PASSAGE GIVEN>
====

From: rhill@netrun.cts.com (ronald hill)
Date: Thu, 15 Oct 92 00:10:27 PDT
Subject: *** Sounds Interview PART II *****
To: Love-Hounds@uunet.UU.NET
Comments: Cloudbuster
Organization: NetRunner's Paradise BBS, San Diego CA

        This is the second part of a 1980 Sounds interview with Kate 
that was just reprinted in Never For Ever.  The first part was printed 
last issue and the final part will be next issue.  I don't remember if 
I transcribed the first part, as it was mainly "comentary".
        
        Which reminds me, has anyone out (aside from Scott) ordered and 
received a copy of KATE BUSH: THE FIRST TWELVE YEARS?  I ordered it 
months ago and have now gotten THREE copies of their fan mag (which I 
ordered with the same check) but NO book!!  I'm "itchin" to transcribe 
any "new" articles the book might have that I don't. 



        I asked Kate about Moving, the first song on The Kick Inside 
and her most fitting blend of word and sound so far.  "It's a complete 
evocation of the movement of the dancer, speaking with his limbs, sense 
through sensuality, as sexy as his 'beauty's potency', the dancer and 
the watcher in harmony like lovers."
        So I asked her what whale noises were doing in there.  "Whales 
say everything about 'moving'.  It's huge and beautiful, intelligent, 
soft inside a tough body.  It weighs a ton and yet it's so light it 
floats.  It's the whole thing about human communication - 'moving 
liquid, yet you are just as water' - what the chinese say about being 
the cup the water moves in to.  The whales are pure movement and pure 
sound, calling for something, so lonely and sad..."
        "On the ground they're ppff (splodging sound), but in the water 
they're 'wahoo!'  Which is the way with a lot of dancers."      The 
song/dance dovetail is one of the ideals she's pursued in her stage 
show, TV special, and video's.  She can trace her love of movement back 
to when she was a tot.  
        "My father told me I used to dance to the music on the telly.  
I remember it vaguely.  It was completely un-selfconscious and I wasn't 
aware of people looking at me.  One day some people came into the room, 
saws me and laughed and from that moment I stopped doing it.  I think 
maybe I've been trying to get back there ever since."

====

EXCERPTED RECORDS>
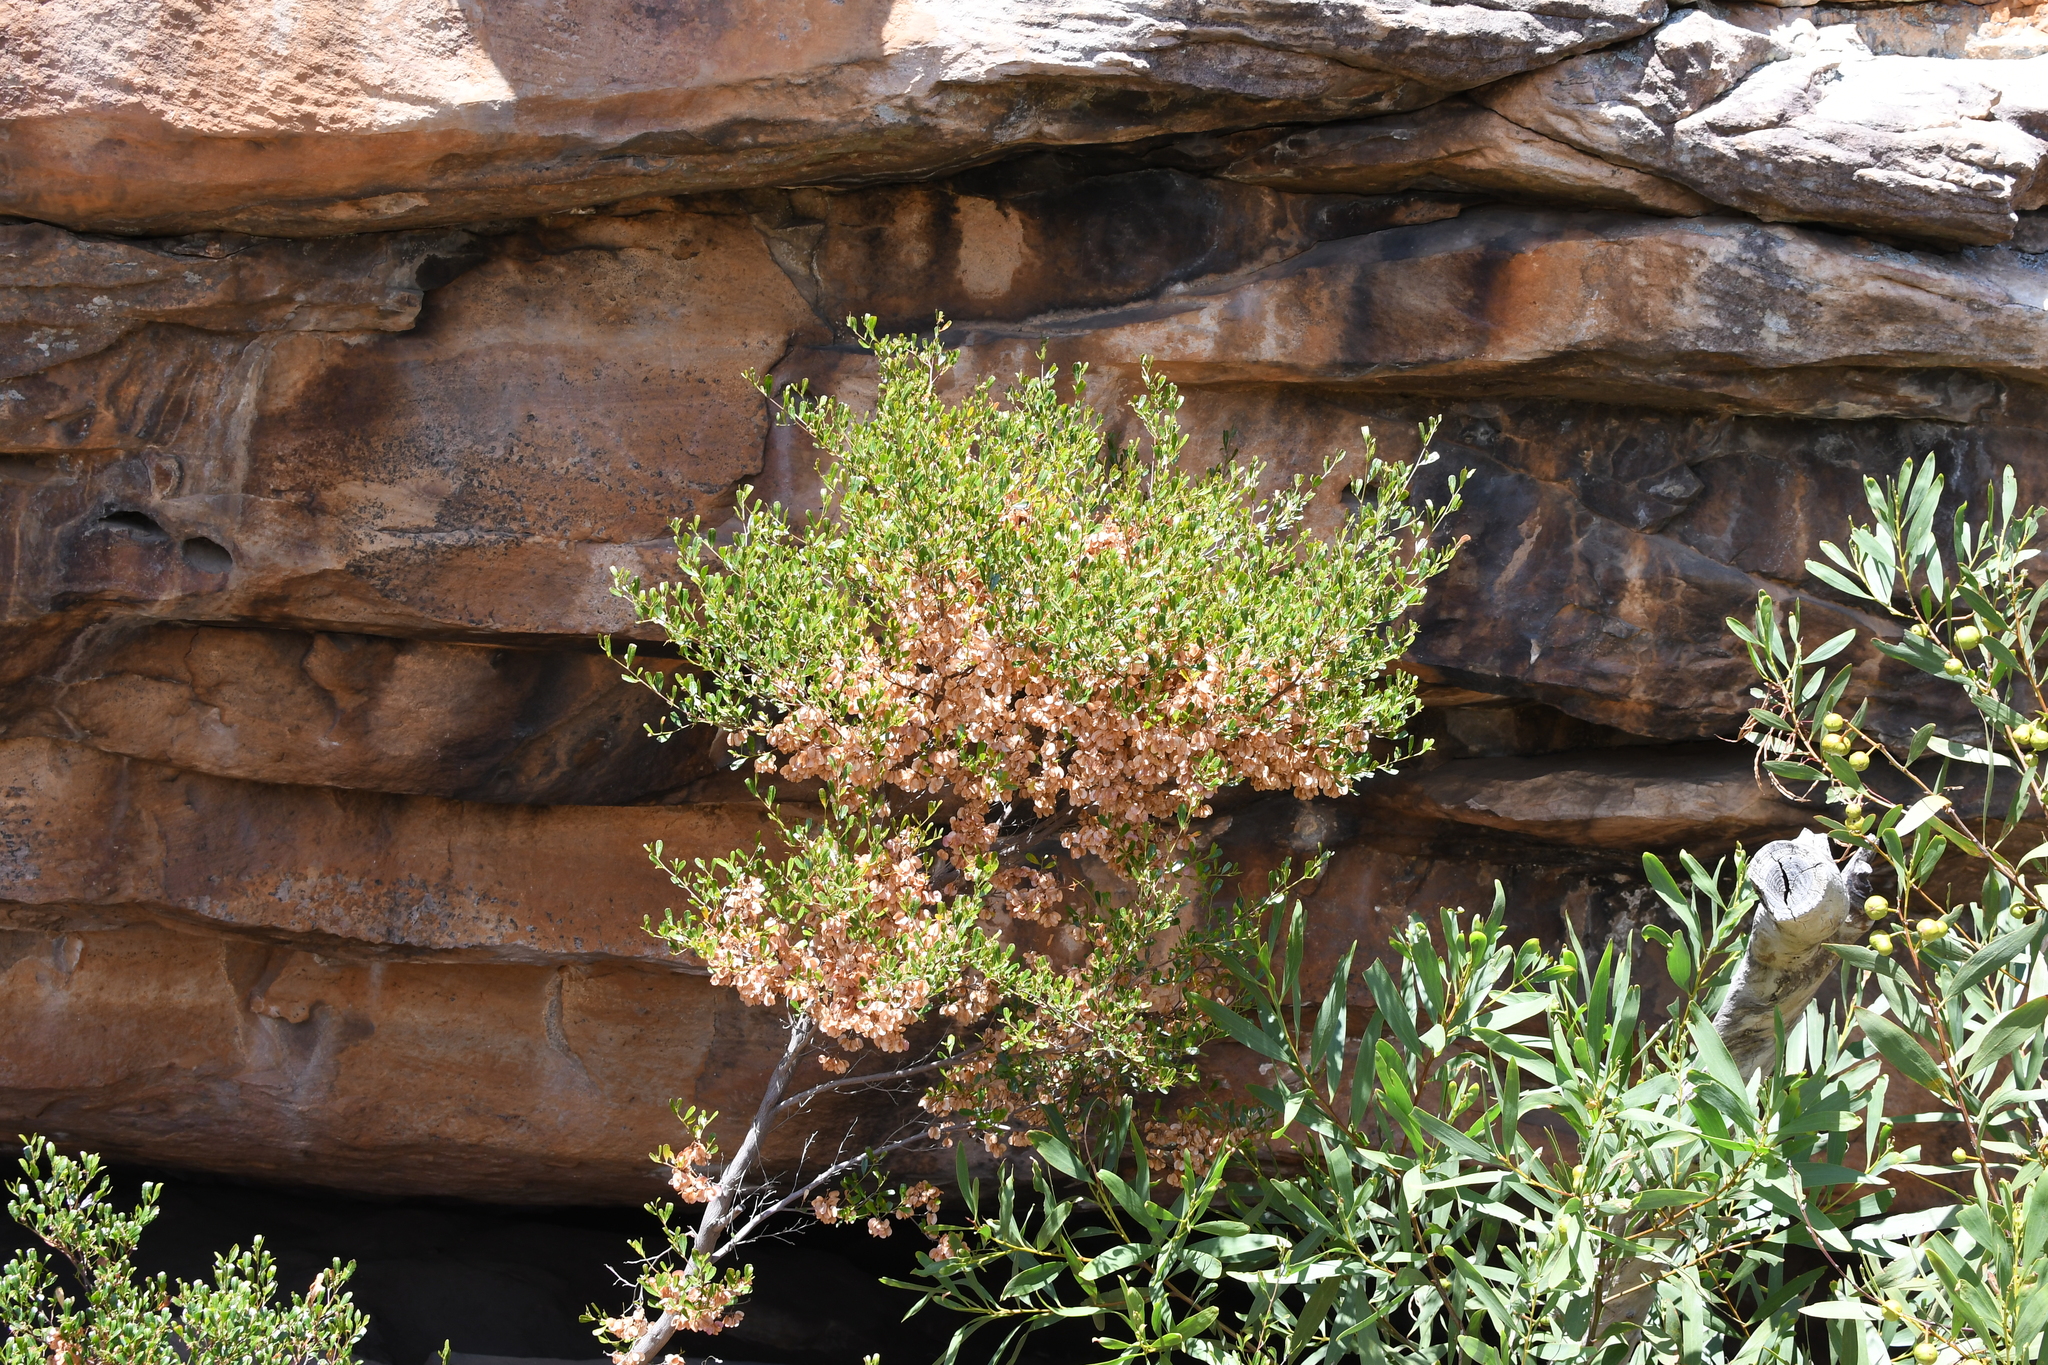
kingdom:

====

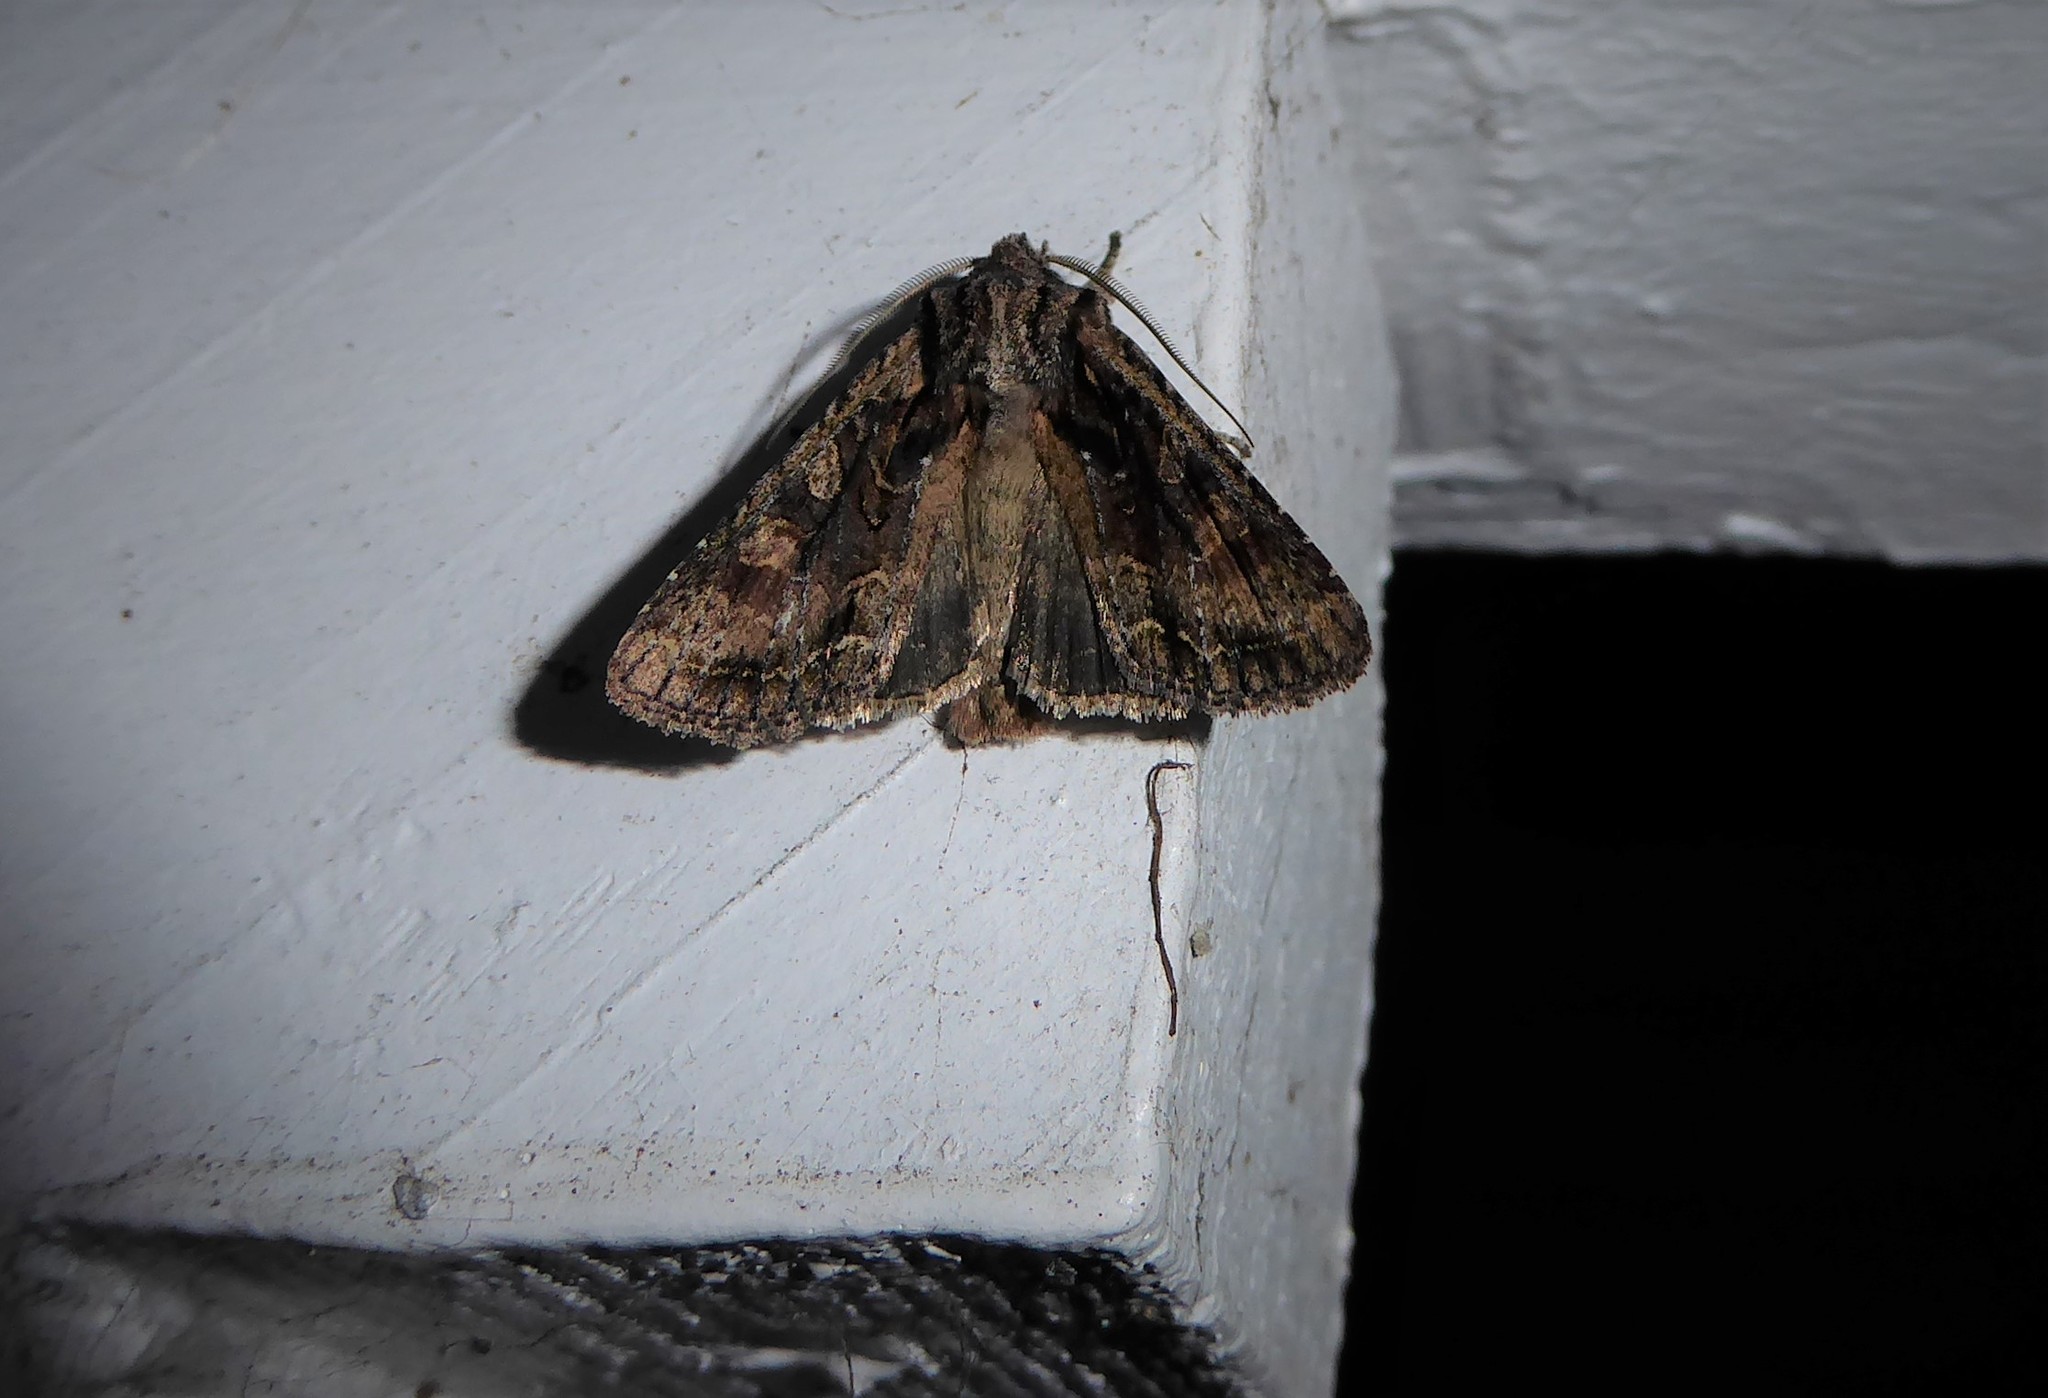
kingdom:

====

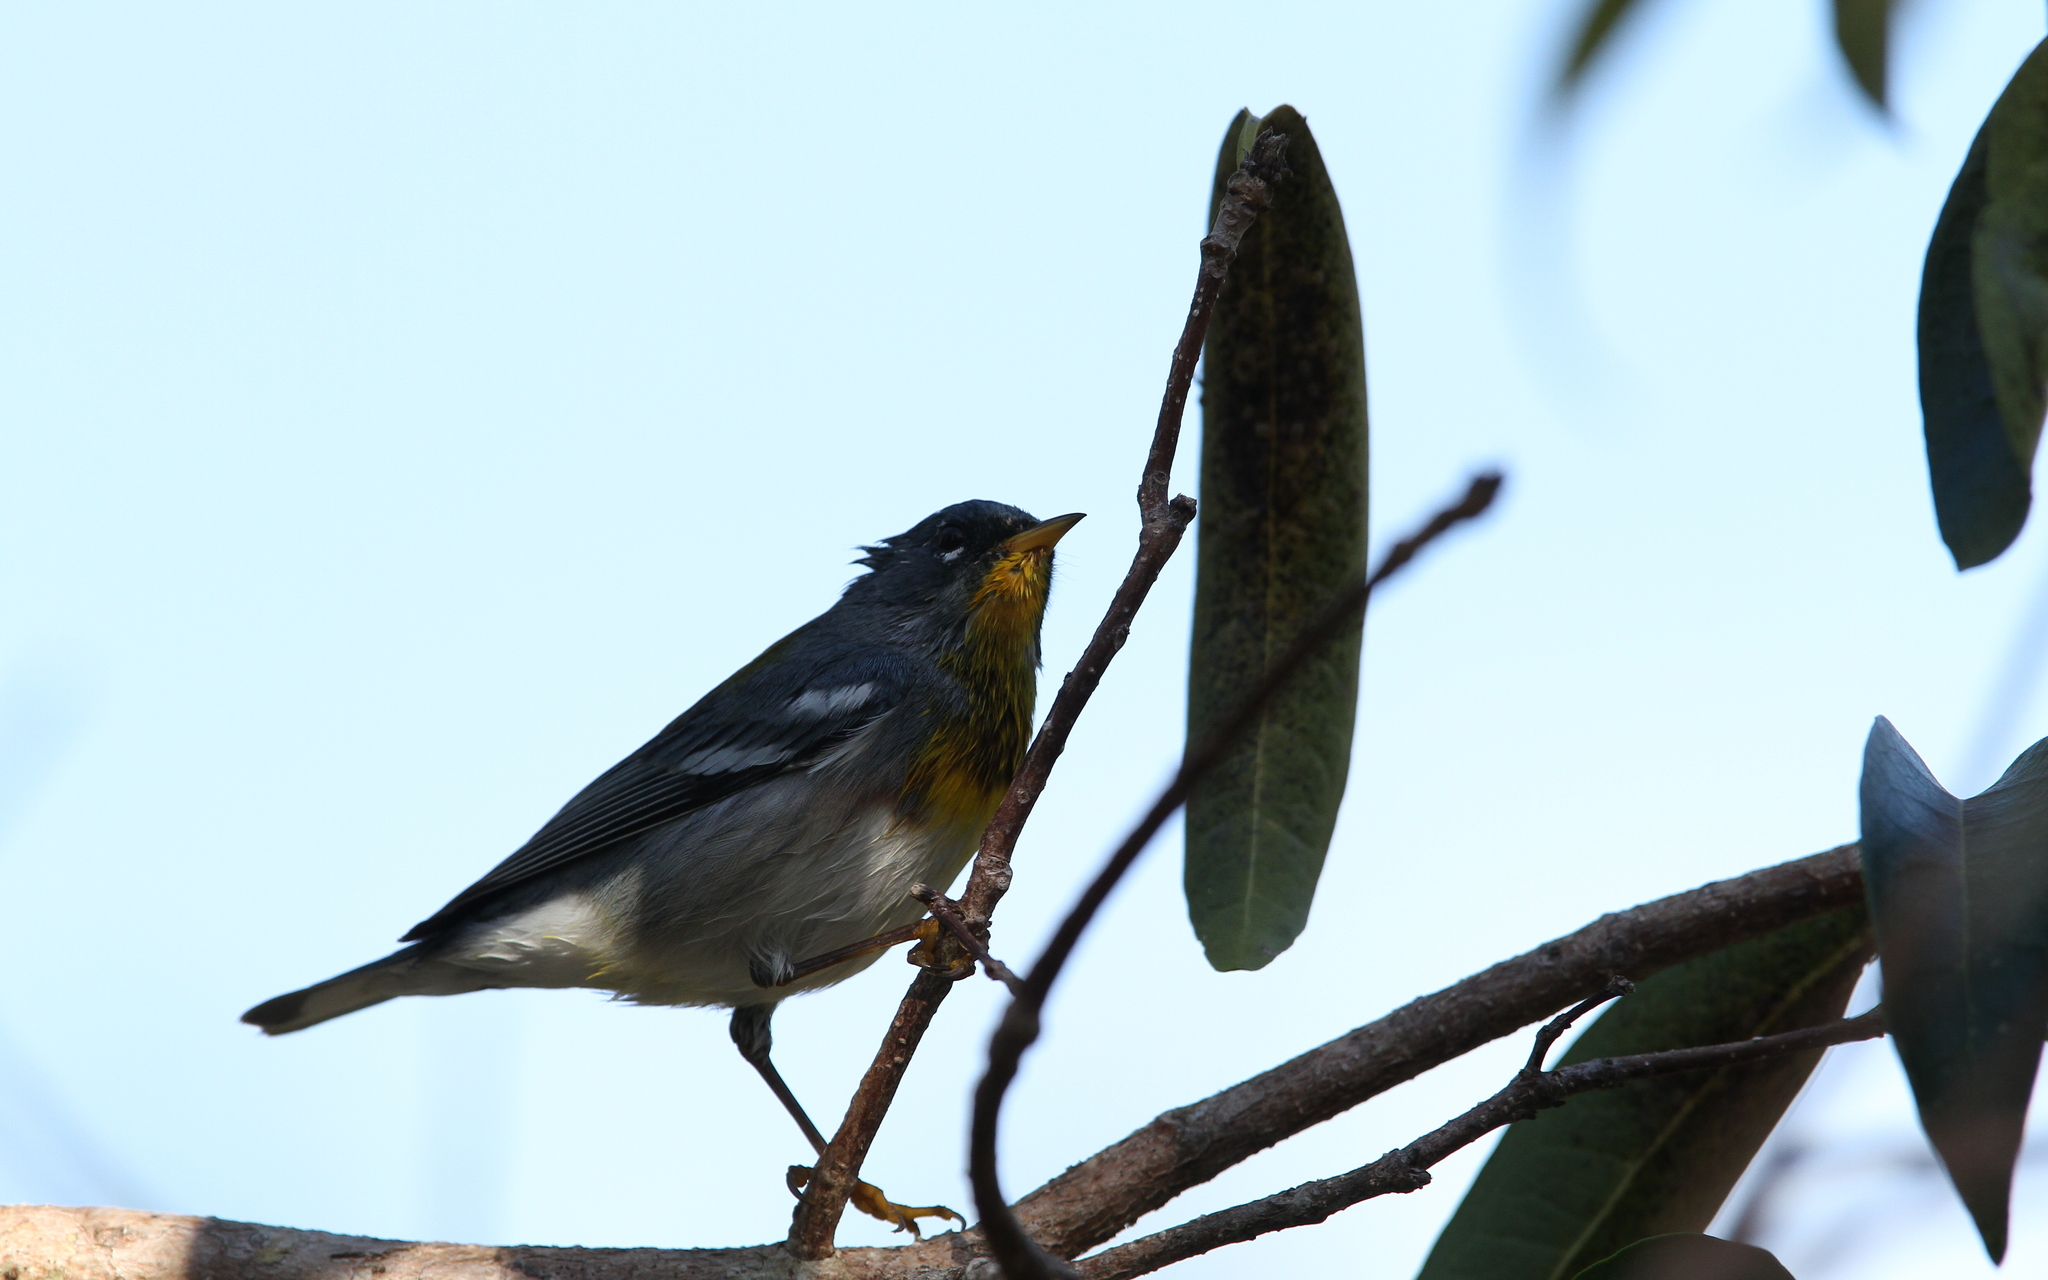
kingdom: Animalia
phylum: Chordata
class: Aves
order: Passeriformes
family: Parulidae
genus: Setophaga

====

TASK INSTRUCTIONS> In the Kate Bush interview post, why does Kate say whale noises belong in the song "Moving"? Answer in one to three sentences.

SOLUTION BELOW> She says whales "say everything about 'moving'": they are huge, beautiful and intelligent, soft inside a tough body, and they weigh a ton yet are light enough to float. To her they are pure movement and pure sound, calling for something, lonely and sad.